Compatibility Experiments

For the DDIM experiment, we adopted the weights from the 1000-step ADM model and applied the DDIM sampling schedule. As indicated in Table 4, our method significantly boosts DDIM’s speed by 48%, 45%, 53%, and 62% for 10, 50, 100, and 1000 steps, respectively. This suggests that while additional steps enhance generation quality, they also introduce excess computational load. Our approach proves increasingly beneficial as the number of steps increases. In our latent diffusion experiment, we employed the AutoEncoderKL of SD1.4 to transform images into latent vectors, upon which our DDSM was trained. To adapt to the reduced spatial size, we modified the U-Net downsampling from 4 to 2. Our DDSM achieved a 60% acceleration in latent diffusion methods.

Appendix G Discussion on the extra cost

In this section, we discuss the extra cost introduced by our DDSM in the training and searching stage. Although we introduce extra training and search cost, DDSM still shows its advantages in inference.In deep learning algorithms, a common manner is we train a model once and repeatedly use this model to infer results. Nowadays, well-known Diffusion models all conform to this manner, like StableDiffusion and Imagen. They require a large amount of time to train. But once they are trained, they could repeatedly generate billions of images. Therefore, in terms of efficiency, we usually care more about the inference speed due to its repetitiveness.

Our method aims to reduce the inference cost of diffusion models. We prune the diffusion inference process with its step-aware strategy, accomplishing at most 76% acceleration. These cost savings could be counted repeatedly. The more samples we produce, the more benefits our framework demonstrates. In DDSM, we indeed introduce extra training and search cost, but these costs only take once.
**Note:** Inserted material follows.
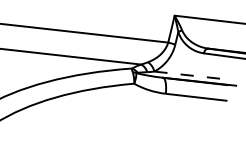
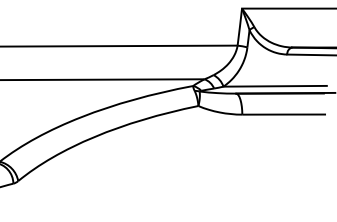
line: (192, 75) -> (275, 86), dashed -> solid

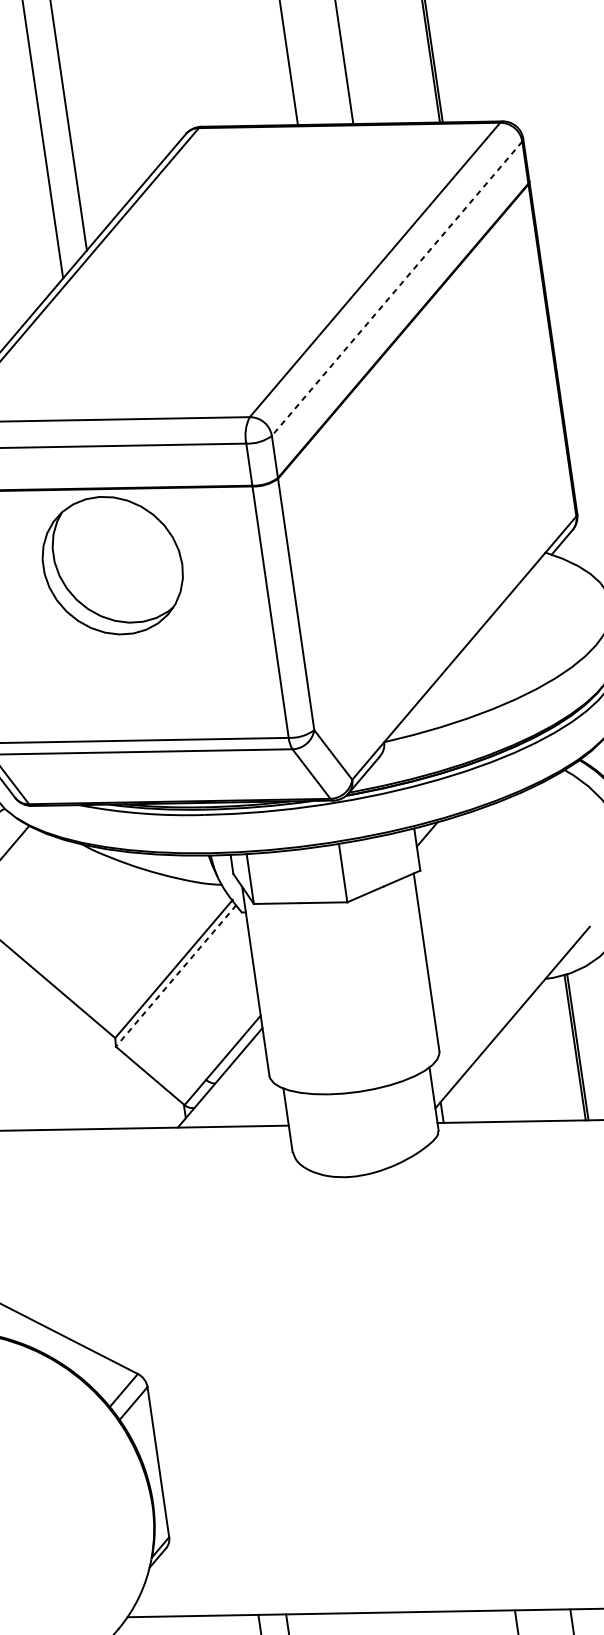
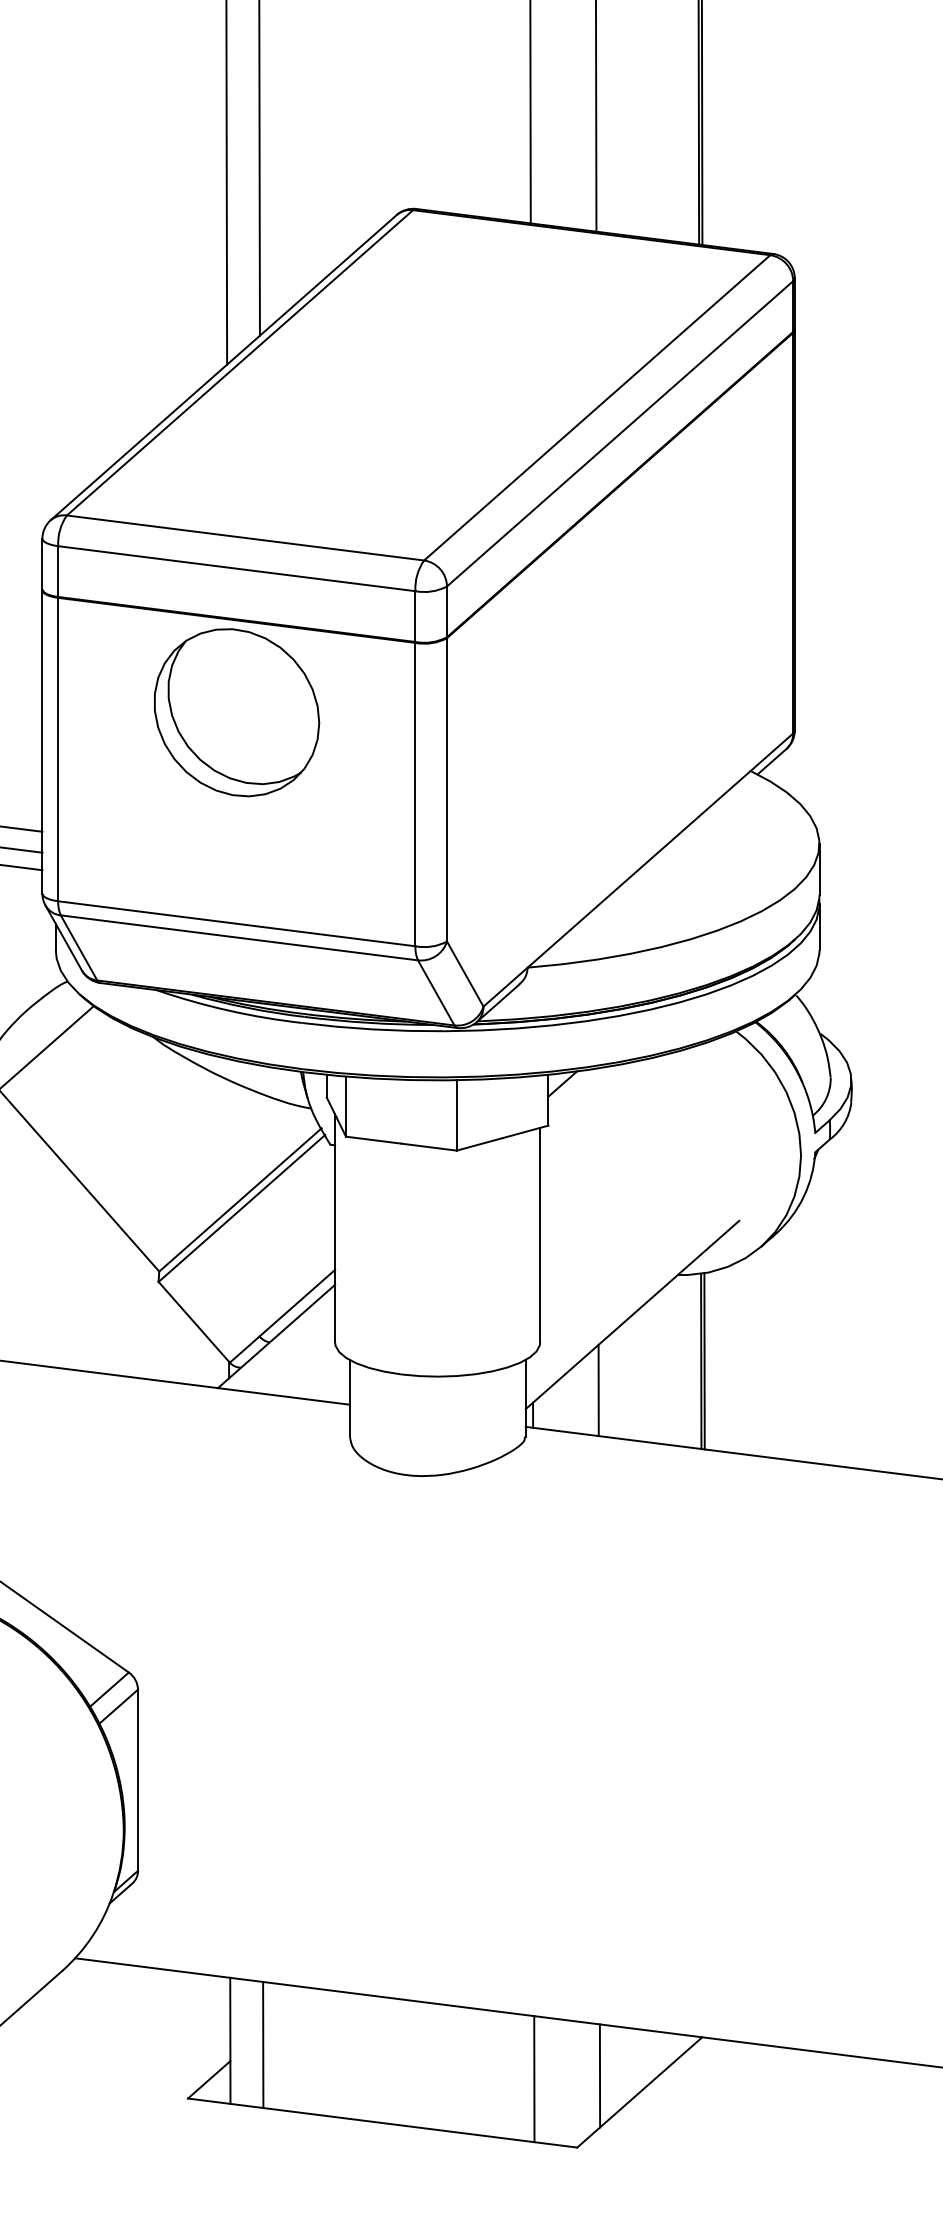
line: (397, 288) -> (620, 433), dashed -> solid
line: (175, 975) -> (241, 1208), dashed -> solid
line: (493, 1084) -> (598, 1390), added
Concretely, the training cost of the slimmable network is about 2 times to 3 times of the normal diffusion model’s training. The search cost depends on the search hyper-parameters. In our setting, it is approximately the same time as training a normal diffusion model. In Table12, we present the time cost of our DDSM on NVIDIA RTX 3090’s GPU hours.

CIFAR-10CelebA
DDPM-train278435
DDSM-train5021036
DDSM-search320524

Appendix H Separated Line Graphs of Search Results

We plot the search result separately for better visualization, as shown in Figure6

Denoising Diffusion Step-aware Models (6)

Appendix I Qualitative Result

We present the generation result of DDSM in Figure7. It shows that the efficient DDSM could produce high-quality images.